Recent advances in gene editing technologies have literally opened a new revolutionary avenue in precision medicine. Alongside zinc fingers nucleases and TALENs (Transcription activator-like effector nucleases), CRISPR-cas9 technology is gaining a dominant role in the new era of personalized and molecular medicine with up to 51 ongoing clinical trials on ClinicalTrials.gov. Broadly applicable technologies like TALENs maintain their role in specific settings (e.g. the targeting of noncycling cells and heterochromatin) even if they have been developed years ago.

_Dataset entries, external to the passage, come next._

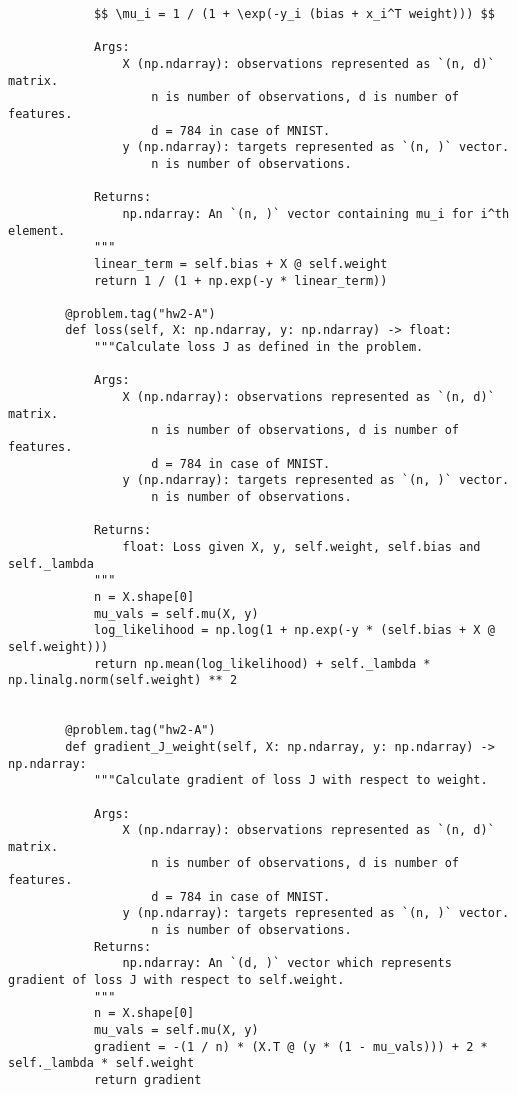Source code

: \documentclass{article}
\begin{document}
\begin{lstlisting}
            $$ \mu_i = 1 / (1 + \exp(-y_i (bias + x_i^T weight))) $$
    
            Args:
                X (np.ndarray): observations represented as `(n, d)` matrix.
                    n is number of observations, d is number of features.
                    d = 784 in case of MNIST.
                y (np.ndarray): targets represented as `(n, )` vector.
                    n is number of observations.
    
            Returns:
                np.ndarray: An `(n, )` vector containing mu_i for i^th element.
            """
            linear_term = self.bias + X @ self.weight
            return 1 / (1 + np.exp(-y * linear_term))
        
        @problem.tag("hw2-A")
        def loss(self, X: np.ndarray, y: np.ndarray) -> float:
            """Calculate loss J as defined in the problem.
    
            Args:
                X (np.ndarray): observations represented as `(n, d)` matrix.
                    n is number of observations, d is number of features.
                    d = 784 in case of MNIST.
                y (np.ndarray): targets represented as `(n, )` vector.
                    n is number of observations.
    
            Returns:
                float: Loss given X, y, self.weight, self.bias and self._lambda
            """
            n = X.shape[0]
            mu_vals = self.mu(X, y)
            log_likelihood = np.log(1 + np.exp(-y * (self.bias + X @ self.weight)))
            return np.mean(log_likelihood) + self._lambda * np.linalg.norm(self.weight) ** 2
    
    
        @problem.tag("hw2-A")
        def gradient_J_weight(self, X: np.ndarray, y: np.ndarray) -> np.ndarray:
            """Calculate gradient of loss J with respect to weight.
    
            Args:
                X (np.ndarray): observations represented as `(n, d)` matrix.
                    n is number of observations, d is number of features.
                    d = 784 in case of MNIST.
                y (np.ndarray): targets represented as `(n, )` vector.
                    n is number of observations.
            Returns:
                np.ndarray: An `(d, )` vector which represents gradient of loss J with respect to self.weight.
            """
            n = X.shape[0]
            mu_vals = self.mu(X, y)
            gradient = -(1 / n) * (X.T @ (y * (1 - mu_vals))) + 2 * self._lambda * self.weight
            return gradient
    

\end{lstlisting}
\end{document}
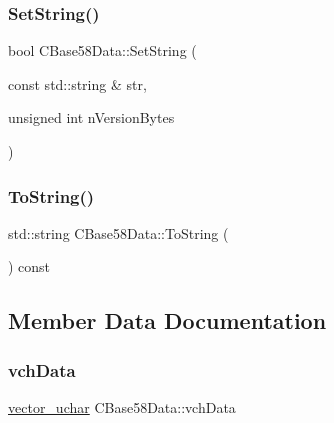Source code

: \mbox{\label{class_c_base58_data_a495bf25426b4d24712828f5c9e9dda53}} 
\subsubsection{\texorpdfstring{Set\+String()}{SetString()}\hspace{0.1cm}{\footnotesize\ttfamily [2/2]}}
{\footnotesize\ttfamily bool C\+Base58\+Data\+::\+Set\+String (\begin{DoxyParamCaption}\item[{const std\+::string \&}]{str,  }\item[{unsigned int}]{n\+Version\+Bytes }\end{DoxyParamCaption})}

\mbox{\label{class_c_base58_data_a7dc91af403ca02694b3247b15604e220}} 
\subsubsection{\texorpdfstring{To\+String()}{ToString()}}
{\footnotesize\ttfamily std\+::string C\+Base58\+Data\+::\+To\+String (\begin{DoxyParamCaption}{ }\end{DoxyParamCaption}) const}



\subsection{Member Data Documentation}
\mbox{\label{class_c_base58_data_ae7ef7dfb93683aa4aaee8b74da5abb9c}} 
\subsubsection{\texorpdfstring{vch\+Data}{vchData}}
{\footnotesize\ttfamily \mbox{\hyperlink{class_c_base58_data_a193d64487a0b4f6df24f8bd380956ec1}{vector\+\_\+uchar}} C\+Base58\+Data\+::vch\+Data\hspace{0.3cm}{\ttfamily [protected]}}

CRISPR is an acronym for Clustered Regularly Interspaced Short Palindromic Repeats referring to short DNA sequences of viral origin intercalated into the genome of prokaryotic organisms such as bacteria and archaea. Cas9 (CRISPR associated nuclease 9) is an enzyme able to create DSB (double-strand breaks) into DNA and together with CRISPR sequences is part of an ancient RNA-mediated bacterial adaptive immune system machinery, which has been firstly uncovered in a seminal article [1] by Charpentier and colleagues. The functioning of this defensive mechanisms in bacteria (i.e. S. pyogenes) is based on the generation of guide RNAs (themselves composed of a crRNA, complementary to the viral sequence and a tracrRNA, serving as a scaffold) from CRISPR genomic regions which target complementary viral DNA in case of a new infection and recruit the Cas9 nuclease inducing the destruction of bacteriophage DNA. Specifically, the Cas9 recognizes PAM (protospacer adjacent motif) regions in viral DNA and through the gRNA binding viral DNA is cleaved, with the consequent death of an infectious agent without DNA repair machinery (Figure 1).

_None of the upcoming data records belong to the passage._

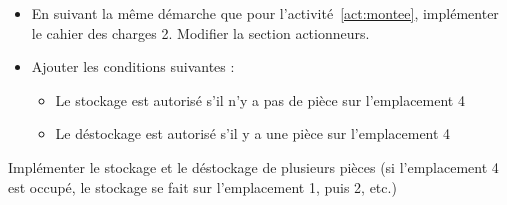 \documentclass[11pt, multicol]{article}
\begin{document}
\begin{UPSTIactivite}
\begin{itemize}
	\item En suivant la même démarche que pour l'activité~\ref{act:montee}, implémenter le cahier des charges 2.
	Modifier la section actionneurs.
	\item Ajouter les conditions suivantes :
	\begin{itemize}
		\item Le stockage est autorisé s’il n’y a pas de pièce sur l’emplacement 4
		\item Le déstockage est autorisé s’il y a une pièce sur l’emplacement 4
	\end{itemize}
\end{itemize}
\end{UPSTIactivite}

\begin{UPSTIactivite}
	Implémenter le stockage et le déstockage de plusieurs pièces (si l'emplacement 4 est occupé, le stockage se fait sur l'emplacement 1, puis 2, etc.)
\end{UPSTIactivite}
\end{document}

Transporting this concept into eukaryotic cells with the purpose of gene editing has been and still is a complex task for several reasons including off-target insertions and deletions occurring after a DSB. Indeed, in eukaryotic cells DSBs serve as the sites for DNA repair mechanisms, with non-homologous end joining (NHEJ) and homology directed domain (HDR) [2]. A compelling body of evidence showed that HDR is a more precise tool while NHEJ is prone to errors [3], thus configuring HDR as the preferred DNA repair mechanism for inserting new genetic sequences into the genome reactivating specific genes and NHEJ for disrupting existing genes. Furthermore, other nucleases apart from Cas9 such as Cas13 [4] are being studied.

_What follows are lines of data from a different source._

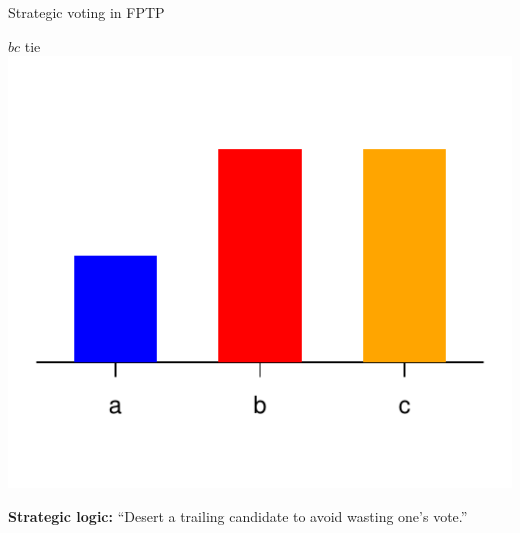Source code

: \documentclass[10pt, en-GB]{beamer}
\begin{document}
\begin{frame}{Strategic voting in FPTP}
\begin{minipage}{.33\textwidth}
\end{minipage}%
\begin{minipage}{.33\textwidth}
\centering $bc$ tie \\ 
\includegraphics[width=\textwidth]{pres_fig/cases_for_paper/plurality_ties_for_first_3.pdf}
\end{minipage}

\pause 

\textbf{Strategic logic:} ``Desert a trailing candidate to avoid wasting one's vote.''  \\
\end{frame} 
\end{document}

Despite recent advances, acute myeloid leukemia (AML) global outcome is still unsatisfactory and new strategies are eagerly awaited. While gene editing has already been used in cellular therapies such as CAR-T cells product using retroviral, lentiviral vectors, transposons [5] and plasmids, CRISPR-based technology offers intriguing options for new AML therapies.